Excerpted records Start Marker

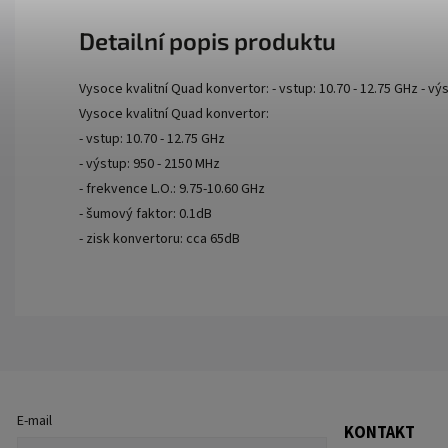
Detailní popis produktu
Vysoce kvalitní Quad konvertor: - vstup: 10.70 - 12.75 GHz - vý
Vysoce kvalitní Quad konvertor:
- vstup: 10.70 - 12.75 GHz
- výstup: 950 - 2150 MHz
- frekvence L.O.: 9.75-10.60 GHz
- šumový faktor: 0.1dB
- zisk konvertoru: cca 65dB
E-mail
KONTAKT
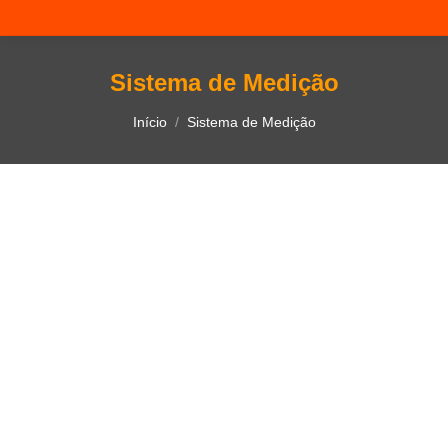
Sistema de Medição
Você está aqui:
Início
Sistema de Medição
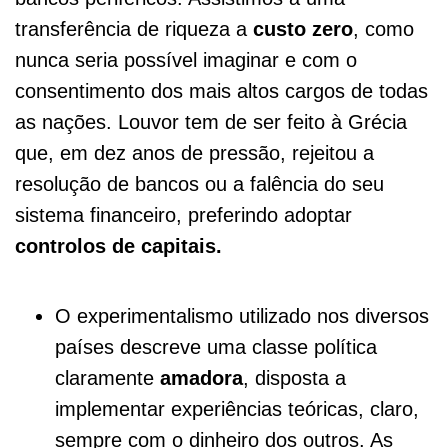
transferência de riqueza a
custo zero
, como
nunca seria possível imaginar e com o
consentimento dos mais altos cargos de todas
as nações. Louvor tem de ser feito à Grécia
que, em dez anos de pressão, rejeitou a
resolução de bancos ou a falência do seu
sistema financeiro, preferindo adoptar
controlos de capitais.
O experimentalismo utilizado nos diversos
países descreve uma classe política
claramente
amadora
, disposta a
implementar experiências teóricas, claro,
sempre com o dinheiro dos outros. As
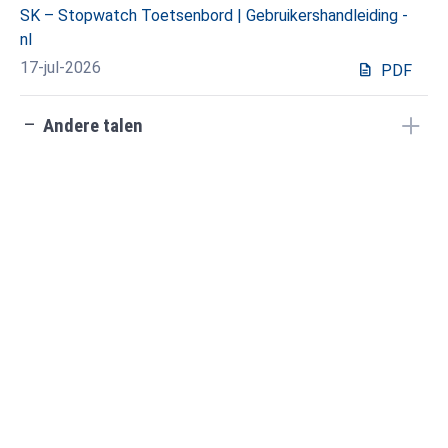
SK – Stopwatch Toetsenbord | Gebruikershandleiding -
nl
17-jul-2026
description
PDF
check_indeterminate_small
Andere talen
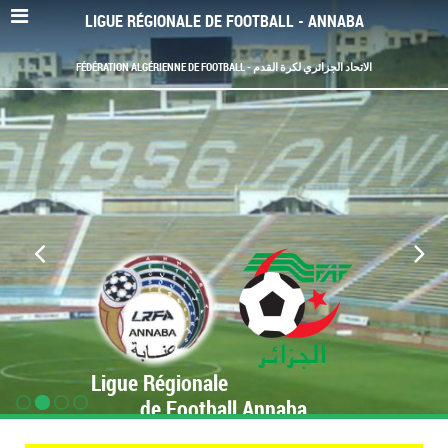
LIGUE RÉGIONALE DE FOOTBALL - ANNABA
FÉDÉRATION ALGÉRIENNE DE FOOTBALL - الاتحاد الجزائري لكرة القدم
Ligue Régionale
de Football Annaba
www.LRF-Annaba.org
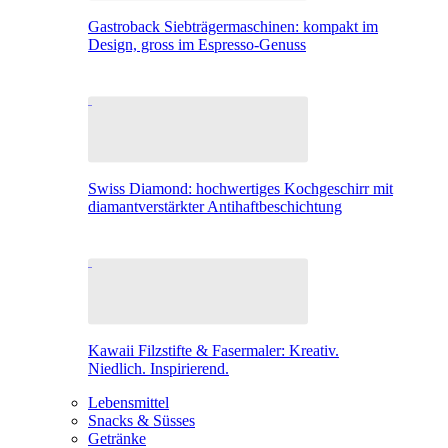
Gastroback Siebträgermaschinen: kompakt im
Design, gross im Espresso-Genuss
Swiss Diamond: hochwertiges Kochgeschirr mit
diamantverstärkter Antihaftbeschichtung
Kawaii Filzstifte & Fasermaler: Kreativ.
Niedlich. Inspirierend.
Lebensmittel
Snacks & Süsses
Getränke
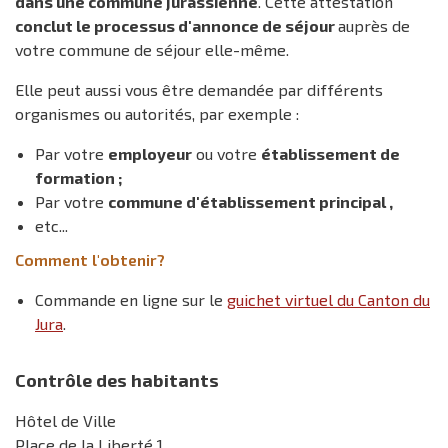
dans une commune jurassienne
. Cette attestation
conclut le processus d'annonce de séjour
auprès de
votre commune de séjour elle-même.
Elle peut aussi vous être demandée par différents
organismes ou autorités, par exemple :
Par votre
employeur
ou votre
établissement de
formation ;
Par votre
commune d'établissement principal ,
etc...
Comment l'obtenir?
Commande en ligne sur le
guichet virtuel du Canton du
Jura
.
Contrôle des habitants
Hôtel de Ville
Place de la Liberté 1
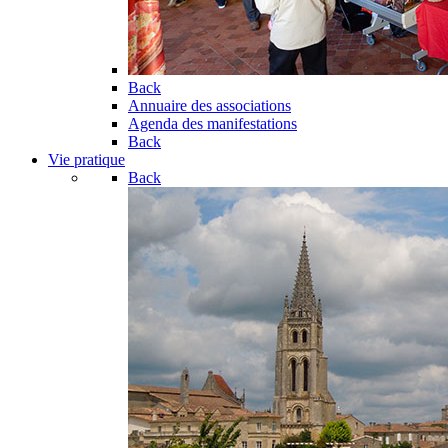
Back
Annuaire des associations
Agenda des manifestations
Back
Vie pratique
Back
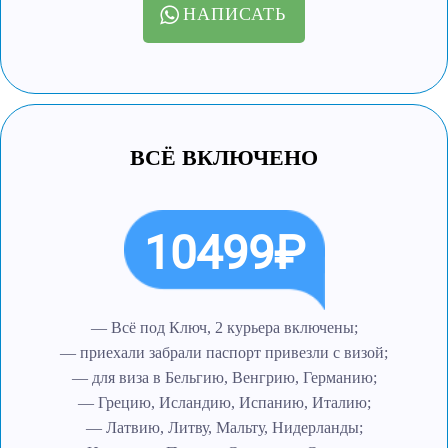
НАПИСАТЬ
ВСЁ ВКЛЮЧЕНО
10499₽
— Всё под Ключ, 2 курьера включены;
— приехали забрали паспорт привезли с визой;
— для виза в Бельгию, Венгрию, Германию;
— Грецию, Исландию, Испанию, Италию;
— Латвию, Литву, Мальту, Нидерланды;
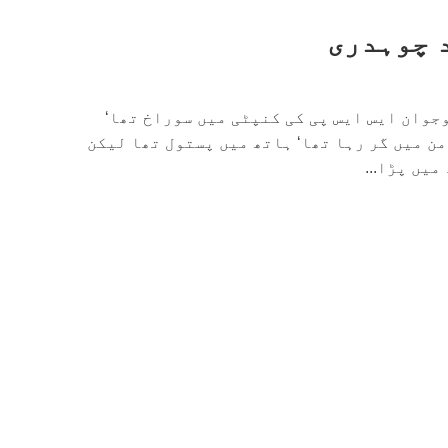
 چوہدری
جوان ایس ایس پی کی کنپٹی میں سوراخ تھا‘
من میں گر رہا تھا‘ ہاتھ میں پستول تھا لیکن
یں پڑا...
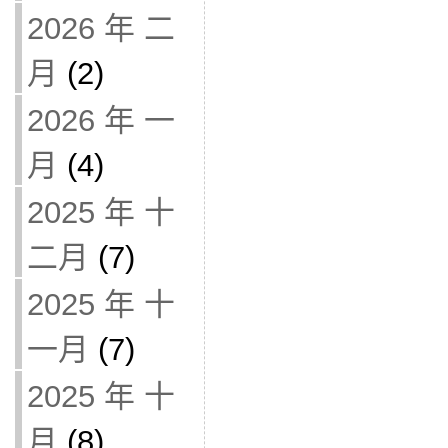
2026 年 二
月
(2)
2026 年 一
月
(4)
2025 年 十
二月
(7)
2025 年 十
一月
(7)
2025 年 十
月
(8)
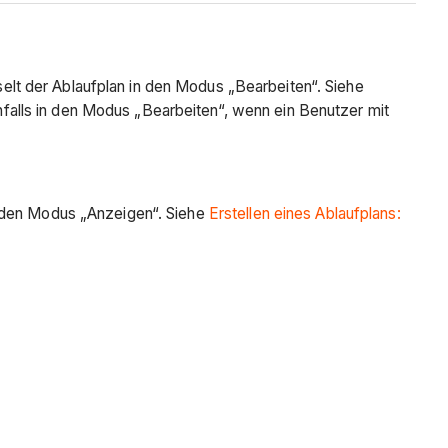
lt der Ablaufplan in den Modus „Bearbeiten“. Siehe
benfalls in den Modus „Bearbeiten“, wenn ein Benutzer mit
n den Modus „Anzeigen“. Siehe
Erstellen eines Ablaufplans:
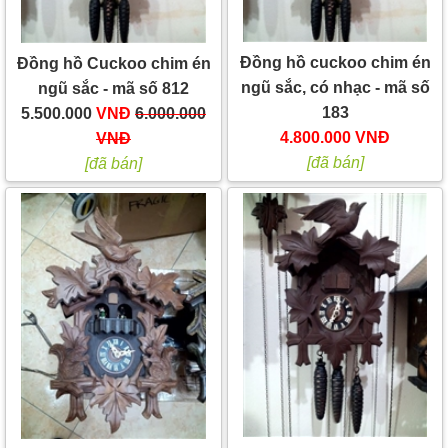
Đồng hồ cuckoo chim én
Đồng hồ Cuckoo chim én
ngũ sắc, có nhạc - mã số
ngũ sắc - mã số 812
183
5.500.000
VNĐ
6.000.000
4.800.000 VNĐ
VNĐ
[đã bán]
[đã bán]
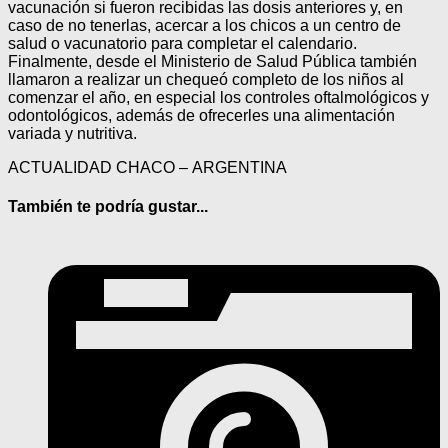
vacunación si fueron recibidas las dosis anteriores y, en
caso de no tenerlas, acercar a los chicos a un centro de
salud o vacunatorio para completar el calendario.
Finalmente, desde el Ministerio de Salud Pública también
llamaron a realizar un chequeó completo de los niños al
comenzar el año, en especial los controles oftalmológicos y
odontológicos, además de ofrecerles una alimentación
variada y nutritiva.
ACTUALIDAD CHACO – ARGENTINA
También te podría gustar...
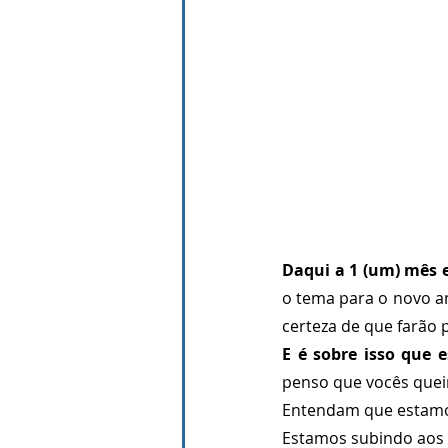
Daqui a 1 (um) mês 
o tema para o novo a
certeza de que farão p
E é sobre isso que e
penso que vocês queir
Entendam que estamos
Estamos subindo aos l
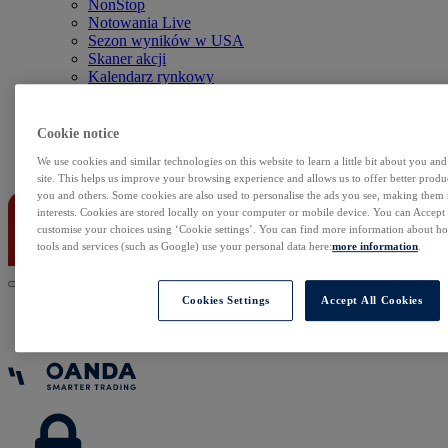
NonStop
Notowania Live
Sezon wyników w USA
Skaner akcji
Kalendarz rynkowy
Zdarzenia korporacyjne
Sentyment Klientów
Rolowania
Cookie notice
We use cookies and similar technologies on this website to learn a little bit about you an
Kontakt
site. This helps us improve your browsing experience and allows us to offer better produc
you and others. Some cookies are also used to personalise the ads you see, making them
interests. Cookies are stored locally on your computer or mobile device. You can Accept o
customise your choices using ‘Cookie settings’. You can find more information about 
tools and services (such as Google) use your personal data here:
more information
.
Cookies Settings
Accept All Cookies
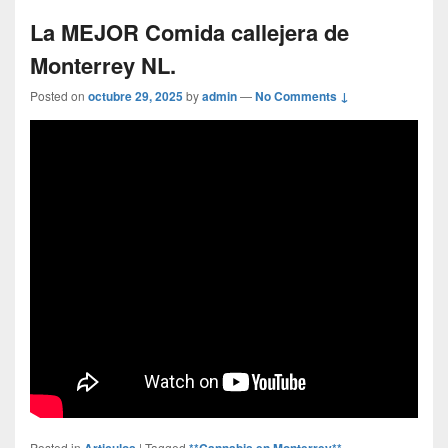
La MEJOR Comida callejera de
Monterrey NL.
Posted on
octubre 29, 2025
by
admin
—
No Comments ↓
Posted in
Articulos
|
Tagged
**Cannabis en Monterrey** -
,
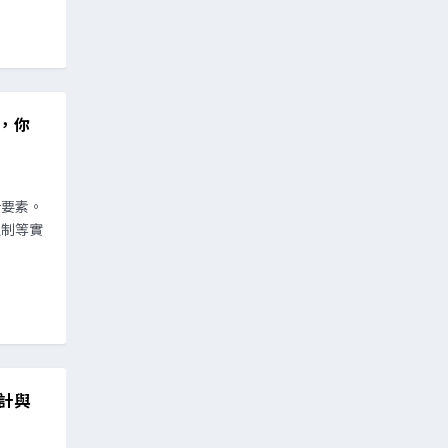
，你
計要素。
控制等實
計與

Excerpted records End Marker

# Required work
If a line in the entries above has the word "Monterrey", copy it.

# Output below
Monterrey NL.
**Cannabis en Monterrey** -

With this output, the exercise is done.